Atrair, reter e desenvolver novos talentos. Tarefa complexa para empresas - principalmente do setor industrial - num mercado de trabalho extremamente competitivo, onde os colaboradores cada vez menos criam vínculos de longos períodos com seus atuais empregos. Este foi o principal tema debatido ontem no auditório do Sesi, em Londrina, no primeiro encontro paranaense ''Diálogos para o Futuro'', realizado pelo Instituto Euvaldo Lodi (IEL-PR), uma plataforma de educação corporativa formatada pela Federação das Indústrias do Estado do Paraná (Fiep). Cerca de 40 empresas de Londrina e região, através de seu pessoal de Recursos Humanos, participaram do debate, que já foi realizado em outros seis estados.

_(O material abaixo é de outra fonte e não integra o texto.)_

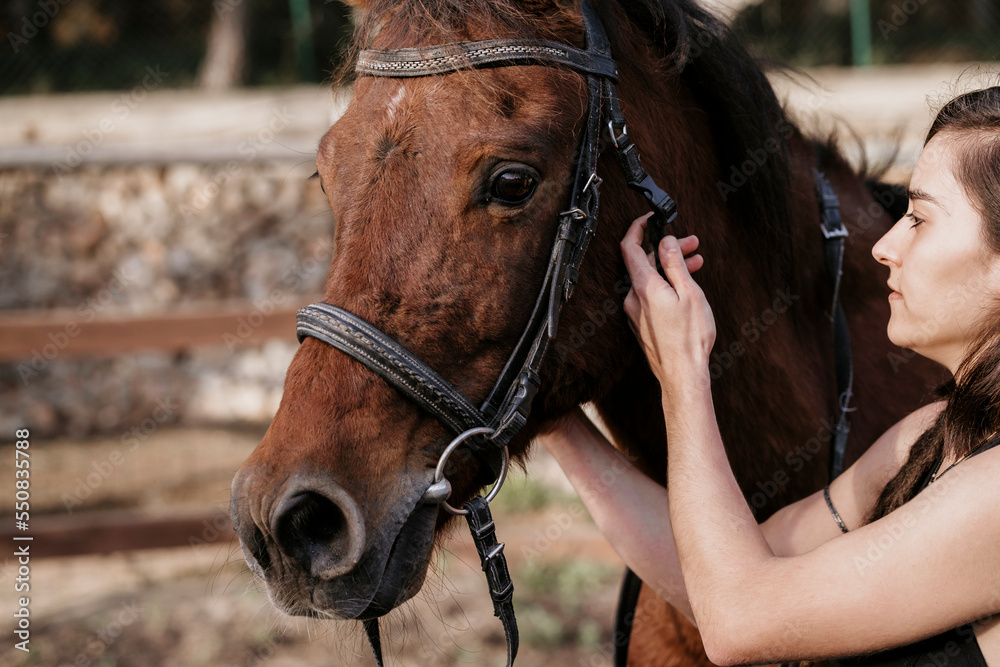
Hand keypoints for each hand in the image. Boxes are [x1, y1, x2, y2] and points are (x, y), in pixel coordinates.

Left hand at [621, 213, 715, 394]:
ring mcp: (634, 311)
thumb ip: (675, 264)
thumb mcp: (689, 293)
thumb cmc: (689, 338)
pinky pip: (649, 294)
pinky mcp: (640, 322)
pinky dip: (665, 284)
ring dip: (670, 267)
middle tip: (693, 244)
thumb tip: (666, 241)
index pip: (630, 247)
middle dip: (668, 249)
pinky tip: (685, 285)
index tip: (651, 218)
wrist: (682, 374)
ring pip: (649, 278)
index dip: (639, 228)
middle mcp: (633, 297)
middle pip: (645, 262)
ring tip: (696, 262)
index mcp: (643, 286)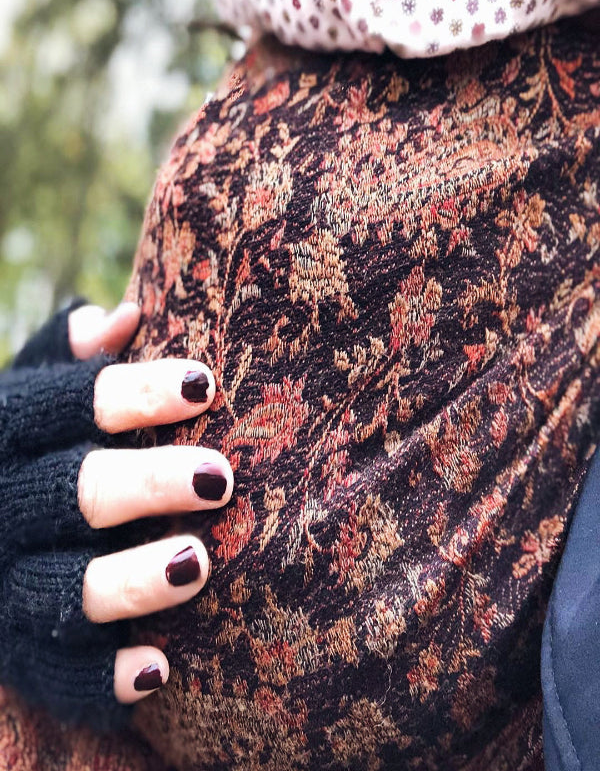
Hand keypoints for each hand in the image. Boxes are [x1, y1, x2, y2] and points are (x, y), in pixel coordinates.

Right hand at [0, 302, 232, 726]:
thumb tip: (123, 316)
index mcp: (6, 433)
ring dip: (131, 580)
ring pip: (61, 588)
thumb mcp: (33, 396)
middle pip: (72, 493)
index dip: (134, 394)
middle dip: (146, 484)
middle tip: (220, 478)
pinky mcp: (15, 650)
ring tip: (198, 565)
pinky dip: (102, 678)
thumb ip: (69, 359)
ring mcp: (2, 585)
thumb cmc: (29, 451)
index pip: (67, 404)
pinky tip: (159, 670)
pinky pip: (55, 674)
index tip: (205, 385)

De acordo com o representante nacional do IEL, Ricardo Romero, com o aquecimento da economia brasileira é natural que as empresas busquem ''profissionais fortes''. Para ele, é preciso pensar em formar funcionários capacitados e, principalmente, retê-los por mais tempo na mesma empresa. Romero lembrou de um estudo norte-americano que explicita que os colaboradores da chamada ''Geração Y'' passam por 10 a 15 empregos em toda a sua vida, enquanto os mais antigos transitaram por, no máximo, cinco empregos. ''Se fala muito em apagão de mão de obra, que está faltando profissionais nesta ou aquela profissão. Mas vi pelos estudos que passamos que o principal problema é a retenção dos talentos'', comentou.
Para o superintendente do IEL-PR, José Antonio Fares, é preciso que as empresas tentem construir o elo empresa-colaborador mostrando a seus funcionários a importância deste vínculo, valorizando seu empregado de diferentes formas. ''Muitos chegam na empresa sem maturidade para ter este vínculo. Por outro lado, as empresas não conseguem realizar o trabalho, há uma dificuldade de articulação na gestão'', apontou.
Para mostrar alguns ''cases'' de sucesso sobre como lidar com o problema, quatro empresas da região de Londrina apontaram como realizam sua gestão de pessoal. Lais Augusto Moraes, gerente de RH da Vamol, de Arapongas, disse que para o chão de fábrica da indústria moveleira não há profissionais capacitados e se o critério de seleção for muito elevado ninguém é contratado. ''Temos um projeto de formação de mão de obra. Mas para segurá-los, não basta só salário. É preciso, inclusive, contratar outras pessoas da família'', explicou ela.
Já para profissionais com maior capacitação, muitos deles da ''Geração Y'', os representantes das empresas relataram que a exigência dos futuros funcionários é grande antes mesmo de entrar na empresa. ''Hoje quem faz a entrevista é o candidato. Eles querem ver a empresa como uma oportunidade de conhecer diferentes áreas, indo de um setor para o outro'', disse Laís.
Outra questão debatida foi a falta de líderes para determinados setores. ''Na busca por estas pessoas, percebemos então que um potencial líder pode ser o primeiro a ser mandado embora, já que ele é quem reivindica pelo seus colegas e, às vezes, dá trabalho para a empresa. É este profissional que precisa ser moldado'', salientou Ana Claudia Lima, gerente de recursos humanos da Caemmun, também de Arapongas.